**Work instructions:**
1. Translate this sentence from the passage about Kelsey's Type 1 Diabetes into Spanish: "What we didn’t realize was the emotional toll this disease takes on a family and what it was doing to Kelsey."
2. According to the passage about Kelsey's Type 1 Diabetes, at what visits did her medical team talk with the family about how she was doing?
3. Proceed with the passage about Kelsey's Type 1 Diabetes, writing on from its final line.

**Passage shown:**

++++++++++++++++++++

This Is Where We Go For Help

Six years later.

It’s been more than six years since Kelsey was diagnosed with Type 1 Diabetes. We’ve had a pretty good handle on the disease, we thought, for quite a while. Kelsey hit the ground running – she was checking her own blood sugar when she came home from the hospital, she understood how to count carbs and calculate insulin, she started administering her own injections not long after coming home. . .we thought we were ahead of the curve.

What we didn’t realize was the emotional toll this disease takes on a family and what it was doing to Kelsey. Sure, we knew that she struggled with thoughts of “why me” and “it’s not fair”. But we never realized to what extent she was suffering. Her medical team talked to us at her quarterly visits about how she was doing, physically, mentally, and emotionally. And they told us that many families see a therapist to help them deal with the effects of #T1D. I guess we thought we were past all that.

Boy, were we wrong.

++++++++++++++++++++

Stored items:
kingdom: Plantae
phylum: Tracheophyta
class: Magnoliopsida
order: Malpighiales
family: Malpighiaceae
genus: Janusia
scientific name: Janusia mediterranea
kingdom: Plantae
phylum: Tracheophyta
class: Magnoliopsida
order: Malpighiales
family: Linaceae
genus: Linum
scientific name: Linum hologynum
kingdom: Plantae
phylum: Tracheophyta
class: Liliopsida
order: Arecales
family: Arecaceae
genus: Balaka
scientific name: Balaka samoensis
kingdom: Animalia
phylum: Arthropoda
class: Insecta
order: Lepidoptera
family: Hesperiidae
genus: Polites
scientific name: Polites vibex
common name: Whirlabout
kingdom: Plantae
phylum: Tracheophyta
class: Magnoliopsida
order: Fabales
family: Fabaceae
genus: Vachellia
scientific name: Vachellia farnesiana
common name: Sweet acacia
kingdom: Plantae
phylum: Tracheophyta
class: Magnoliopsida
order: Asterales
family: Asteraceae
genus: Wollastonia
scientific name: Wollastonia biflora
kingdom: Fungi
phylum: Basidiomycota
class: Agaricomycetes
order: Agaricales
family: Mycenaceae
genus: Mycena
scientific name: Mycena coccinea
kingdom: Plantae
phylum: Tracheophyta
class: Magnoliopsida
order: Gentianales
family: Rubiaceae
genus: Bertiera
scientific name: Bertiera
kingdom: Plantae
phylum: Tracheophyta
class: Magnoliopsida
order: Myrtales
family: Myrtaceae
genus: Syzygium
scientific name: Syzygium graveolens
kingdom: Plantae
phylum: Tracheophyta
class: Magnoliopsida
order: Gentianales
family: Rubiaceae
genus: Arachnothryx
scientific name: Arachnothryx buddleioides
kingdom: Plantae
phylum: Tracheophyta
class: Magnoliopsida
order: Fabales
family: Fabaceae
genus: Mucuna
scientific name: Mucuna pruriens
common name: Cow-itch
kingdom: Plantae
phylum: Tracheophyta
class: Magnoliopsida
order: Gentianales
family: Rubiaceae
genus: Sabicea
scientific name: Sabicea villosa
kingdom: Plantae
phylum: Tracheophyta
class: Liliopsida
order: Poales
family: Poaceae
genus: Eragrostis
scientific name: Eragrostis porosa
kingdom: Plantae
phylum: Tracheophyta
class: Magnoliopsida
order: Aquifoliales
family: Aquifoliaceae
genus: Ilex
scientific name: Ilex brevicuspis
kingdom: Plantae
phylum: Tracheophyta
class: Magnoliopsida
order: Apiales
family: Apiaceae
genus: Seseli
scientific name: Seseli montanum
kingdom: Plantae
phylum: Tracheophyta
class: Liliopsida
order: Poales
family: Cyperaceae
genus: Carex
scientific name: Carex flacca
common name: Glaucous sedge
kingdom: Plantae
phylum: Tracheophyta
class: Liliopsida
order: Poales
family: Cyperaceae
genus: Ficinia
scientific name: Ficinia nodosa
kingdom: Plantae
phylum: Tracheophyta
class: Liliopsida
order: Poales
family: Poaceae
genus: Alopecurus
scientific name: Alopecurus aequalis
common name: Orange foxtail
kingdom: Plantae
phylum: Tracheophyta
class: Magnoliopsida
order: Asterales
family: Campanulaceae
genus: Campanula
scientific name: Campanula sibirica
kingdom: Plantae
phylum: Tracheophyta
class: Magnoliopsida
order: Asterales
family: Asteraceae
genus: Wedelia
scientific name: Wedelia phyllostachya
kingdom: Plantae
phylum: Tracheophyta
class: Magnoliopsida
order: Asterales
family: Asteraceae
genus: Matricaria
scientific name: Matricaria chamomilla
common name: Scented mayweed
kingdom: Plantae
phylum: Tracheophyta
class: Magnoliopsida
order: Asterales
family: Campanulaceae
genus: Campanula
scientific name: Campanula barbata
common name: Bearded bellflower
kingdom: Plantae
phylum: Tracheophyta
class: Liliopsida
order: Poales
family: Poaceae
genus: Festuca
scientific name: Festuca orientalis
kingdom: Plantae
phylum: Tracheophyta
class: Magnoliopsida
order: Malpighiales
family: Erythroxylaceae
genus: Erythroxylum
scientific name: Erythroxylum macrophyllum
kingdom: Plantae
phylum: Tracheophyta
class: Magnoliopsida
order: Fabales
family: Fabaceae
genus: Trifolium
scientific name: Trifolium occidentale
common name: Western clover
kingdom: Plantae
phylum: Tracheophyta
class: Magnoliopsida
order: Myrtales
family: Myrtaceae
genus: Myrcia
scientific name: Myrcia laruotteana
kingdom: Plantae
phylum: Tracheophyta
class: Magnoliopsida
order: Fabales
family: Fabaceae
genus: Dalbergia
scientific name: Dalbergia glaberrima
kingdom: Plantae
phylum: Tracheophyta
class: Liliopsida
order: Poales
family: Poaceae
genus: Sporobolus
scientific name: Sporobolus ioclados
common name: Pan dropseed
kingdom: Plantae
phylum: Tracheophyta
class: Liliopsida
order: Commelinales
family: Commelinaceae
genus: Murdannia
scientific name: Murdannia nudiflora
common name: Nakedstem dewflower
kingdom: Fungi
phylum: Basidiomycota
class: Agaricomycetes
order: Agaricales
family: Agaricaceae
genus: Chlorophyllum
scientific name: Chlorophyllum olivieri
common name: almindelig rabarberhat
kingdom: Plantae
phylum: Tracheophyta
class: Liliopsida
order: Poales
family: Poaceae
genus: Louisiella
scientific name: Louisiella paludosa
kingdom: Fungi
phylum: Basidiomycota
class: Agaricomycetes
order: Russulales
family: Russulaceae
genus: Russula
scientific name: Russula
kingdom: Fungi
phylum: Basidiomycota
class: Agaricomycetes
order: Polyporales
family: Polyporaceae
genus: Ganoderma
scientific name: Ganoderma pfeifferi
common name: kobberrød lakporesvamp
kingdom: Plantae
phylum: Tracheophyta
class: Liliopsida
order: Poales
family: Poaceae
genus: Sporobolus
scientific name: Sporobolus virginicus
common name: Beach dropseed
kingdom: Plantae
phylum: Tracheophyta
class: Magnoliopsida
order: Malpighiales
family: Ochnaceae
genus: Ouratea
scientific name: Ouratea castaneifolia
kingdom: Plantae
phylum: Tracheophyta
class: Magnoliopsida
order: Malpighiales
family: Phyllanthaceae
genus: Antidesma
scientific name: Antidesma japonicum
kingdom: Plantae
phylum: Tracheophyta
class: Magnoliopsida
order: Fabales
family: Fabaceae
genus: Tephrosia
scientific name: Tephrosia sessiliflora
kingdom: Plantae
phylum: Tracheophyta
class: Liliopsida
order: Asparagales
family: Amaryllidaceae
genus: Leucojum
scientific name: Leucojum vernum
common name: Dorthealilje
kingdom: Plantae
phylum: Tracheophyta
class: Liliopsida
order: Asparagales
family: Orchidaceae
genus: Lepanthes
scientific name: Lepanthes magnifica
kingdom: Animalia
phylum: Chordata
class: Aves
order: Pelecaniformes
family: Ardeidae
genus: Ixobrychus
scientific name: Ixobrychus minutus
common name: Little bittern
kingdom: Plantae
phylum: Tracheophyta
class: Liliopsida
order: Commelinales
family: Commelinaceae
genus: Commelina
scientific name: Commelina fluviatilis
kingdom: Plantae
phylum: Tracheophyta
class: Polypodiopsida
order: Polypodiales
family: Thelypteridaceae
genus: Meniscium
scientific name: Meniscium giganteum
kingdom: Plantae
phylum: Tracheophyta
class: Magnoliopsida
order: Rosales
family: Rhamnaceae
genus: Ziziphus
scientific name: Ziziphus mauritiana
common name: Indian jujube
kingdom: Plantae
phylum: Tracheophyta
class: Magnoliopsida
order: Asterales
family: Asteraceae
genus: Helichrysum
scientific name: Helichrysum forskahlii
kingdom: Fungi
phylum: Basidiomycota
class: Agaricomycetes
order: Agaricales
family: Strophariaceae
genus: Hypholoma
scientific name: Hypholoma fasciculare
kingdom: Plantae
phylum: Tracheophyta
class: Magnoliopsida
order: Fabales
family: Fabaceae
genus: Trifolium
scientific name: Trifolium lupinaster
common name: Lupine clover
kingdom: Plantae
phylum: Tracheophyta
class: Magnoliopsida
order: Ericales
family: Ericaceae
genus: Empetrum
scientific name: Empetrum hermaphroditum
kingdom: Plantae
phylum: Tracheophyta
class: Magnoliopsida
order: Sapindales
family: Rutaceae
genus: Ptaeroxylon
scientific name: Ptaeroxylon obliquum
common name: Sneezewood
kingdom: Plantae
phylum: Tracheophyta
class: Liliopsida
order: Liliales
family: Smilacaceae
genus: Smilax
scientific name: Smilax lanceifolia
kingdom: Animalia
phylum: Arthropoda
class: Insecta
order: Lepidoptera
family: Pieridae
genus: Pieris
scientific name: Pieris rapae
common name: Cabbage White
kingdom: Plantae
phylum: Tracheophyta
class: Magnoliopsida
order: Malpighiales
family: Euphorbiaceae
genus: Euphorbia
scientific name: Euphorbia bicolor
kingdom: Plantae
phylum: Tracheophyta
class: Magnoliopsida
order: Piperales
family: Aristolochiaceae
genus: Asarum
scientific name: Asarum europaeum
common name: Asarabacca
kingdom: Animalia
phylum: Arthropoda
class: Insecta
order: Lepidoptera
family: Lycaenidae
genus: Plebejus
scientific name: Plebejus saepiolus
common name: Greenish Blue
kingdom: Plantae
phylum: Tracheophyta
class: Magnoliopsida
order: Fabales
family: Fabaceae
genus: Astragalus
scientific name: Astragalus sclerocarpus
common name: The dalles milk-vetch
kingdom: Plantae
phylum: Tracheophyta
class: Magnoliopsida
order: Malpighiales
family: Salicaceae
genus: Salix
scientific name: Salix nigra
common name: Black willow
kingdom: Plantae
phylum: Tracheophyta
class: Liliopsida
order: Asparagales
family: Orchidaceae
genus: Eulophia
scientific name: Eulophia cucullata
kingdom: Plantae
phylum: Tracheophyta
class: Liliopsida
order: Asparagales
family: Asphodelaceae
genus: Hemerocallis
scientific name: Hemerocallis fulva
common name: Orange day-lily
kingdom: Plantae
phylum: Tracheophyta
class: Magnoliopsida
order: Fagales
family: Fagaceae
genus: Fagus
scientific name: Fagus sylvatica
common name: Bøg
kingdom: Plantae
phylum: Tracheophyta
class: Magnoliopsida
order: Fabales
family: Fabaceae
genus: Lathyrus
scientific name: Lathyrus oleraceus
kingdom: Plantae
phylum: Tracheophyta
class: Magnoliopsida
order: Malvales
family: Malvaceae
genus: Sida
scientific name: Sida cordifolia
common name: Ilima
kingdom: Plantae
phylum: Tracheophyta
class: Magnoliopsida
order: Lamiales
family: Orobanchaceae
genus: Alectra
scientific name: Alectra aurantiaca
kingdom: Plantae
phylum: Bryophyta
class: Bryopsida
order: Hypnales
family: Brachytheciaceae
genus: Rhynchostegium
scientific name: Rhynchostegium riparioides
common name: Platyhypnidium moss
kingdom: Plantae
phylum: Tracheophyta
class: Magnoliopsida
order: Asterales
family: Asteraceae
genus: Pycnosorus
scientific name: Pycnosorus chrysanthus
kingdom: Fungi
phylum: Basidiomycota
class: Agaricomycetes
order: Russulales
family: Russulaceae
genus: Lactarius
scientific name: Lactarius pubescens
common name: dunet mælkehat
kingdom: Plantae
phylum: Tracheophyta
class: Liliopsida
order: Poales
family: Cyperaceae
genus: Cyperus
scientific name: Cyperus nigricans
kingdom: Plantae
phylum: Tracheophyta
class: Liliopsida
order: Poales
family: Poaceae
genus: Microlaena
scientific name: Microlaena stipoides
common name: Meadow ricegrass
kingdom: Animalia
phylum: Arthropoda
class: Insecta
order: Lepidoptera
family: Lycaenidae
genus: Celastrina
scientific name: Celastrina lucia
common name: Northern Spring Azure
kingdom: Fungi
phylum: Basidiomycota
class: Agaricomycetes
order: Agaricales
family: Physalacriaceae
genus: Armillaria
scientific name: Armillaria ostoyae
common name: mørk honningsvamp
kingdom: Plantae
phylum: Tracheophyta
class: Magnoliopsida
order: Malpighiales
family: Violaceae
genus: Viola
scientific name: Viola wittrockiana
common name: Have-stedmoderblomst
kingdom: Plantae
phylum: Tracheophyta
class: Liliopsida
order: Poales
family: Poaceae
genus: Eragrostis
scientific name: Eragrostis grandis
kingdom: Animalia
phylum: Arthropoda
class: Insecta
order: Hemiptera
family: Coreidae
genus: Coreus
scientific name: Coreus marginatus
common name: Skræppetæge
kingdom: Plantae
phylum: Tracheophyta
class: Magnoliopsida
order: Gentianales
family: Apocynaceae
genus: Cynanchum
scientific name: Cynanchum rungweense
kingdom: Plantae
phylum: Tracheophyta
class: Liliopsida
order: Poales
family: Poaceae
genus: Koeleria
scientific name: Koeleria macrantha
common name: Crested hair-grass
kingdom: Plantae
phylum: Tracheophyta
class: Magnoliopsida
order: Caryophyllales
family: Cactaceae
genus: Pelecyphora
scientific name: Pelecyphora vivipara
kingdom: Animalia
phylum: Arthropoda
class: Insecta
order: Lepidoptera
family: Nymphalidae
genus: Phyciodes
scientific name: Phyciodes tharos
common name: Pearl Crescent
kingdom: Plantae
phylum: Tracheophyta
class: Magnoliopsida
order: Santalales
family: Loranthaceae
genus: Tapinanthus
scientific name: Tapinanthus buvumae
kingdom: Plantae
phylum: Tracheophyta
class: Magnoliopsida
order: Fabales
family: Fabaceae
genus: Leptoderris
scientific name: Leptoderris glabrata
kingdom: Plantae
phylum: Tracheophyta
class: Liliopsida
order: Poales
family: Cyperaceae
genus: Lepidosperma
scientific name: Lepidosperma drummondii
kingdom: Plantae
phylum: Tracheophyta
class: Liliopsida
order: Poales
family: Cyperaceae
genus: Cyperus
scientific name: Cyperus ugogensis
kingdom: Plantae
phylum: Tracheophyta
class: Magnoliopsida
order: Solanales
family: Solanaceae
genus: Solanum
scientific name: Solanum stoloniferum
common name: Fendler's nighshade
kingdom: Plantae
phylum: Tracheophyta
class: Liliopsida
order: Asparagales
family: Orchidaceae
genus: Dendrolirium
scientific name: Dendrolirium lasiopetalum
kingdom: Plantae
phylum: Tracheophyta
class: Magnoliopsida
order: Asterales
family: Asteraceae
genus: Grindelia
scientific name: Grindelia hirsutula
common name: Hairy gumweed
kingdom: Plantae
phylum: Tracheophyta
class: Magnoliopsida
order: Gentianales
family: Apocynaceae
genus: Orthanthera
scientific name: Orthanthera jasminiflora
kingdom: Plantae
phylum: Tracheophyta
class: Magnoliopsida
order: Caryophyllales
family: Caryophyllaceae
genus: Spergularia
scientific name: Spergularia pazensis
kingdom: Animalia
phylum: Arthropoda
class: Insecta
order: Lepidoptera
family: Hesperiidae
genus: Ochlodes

++++++++++++++++++++

**Solved tasks:**
1. De lo que no nos dimos cuenta fue del costo emocional que esta enfermedad tiene en una familia y de lo que le estaba haciendo a Kelsey.

2. At her quarterly visits.

3.
Knowing what I know now, and we’re very early in the game, I would recommend every newly diagnosed #T1D patient and their family, see a therapist. In fact, if I were the medical team, I would probably require it. Especially when the patient is a child or adolescent. Expecting a child to fully understand what this disease means, how it changes their life, how it will always affect them, is too much.

The problem is, in my opinion, we get so wrapped up in the mechanics of the disease when we’re first diagnosed – we have to learn how to check blood sugar, how to read meters, how to inject insulin, how to count carbs, how to treat lows, how to treat highs, what to do on sick days, and on and on – that we forget to stop to take care of our emotions, what this disease makes you feel.

It’s easy to do, get wrapped up in the day-to-day business of this disease, because there is so much to learn, so much to do. And it’s never-ending. It truly is overwhelming. But, experience has now taught us something else new, we’ve learned something else about this disease, I know that we’ll never know it all, there’s too much, and we’re not physicians or scientists, but learn from our mistakes and take care of your emotions and make sure you’re taking care of your child’s (or #T1D loved one’s) emotions.

And, most of all, stay strong. Together we can #TurnType1IntoTypeNone #T1DLooksLikeMe #T1D

This Is Where You Get Bombarded

Get ready.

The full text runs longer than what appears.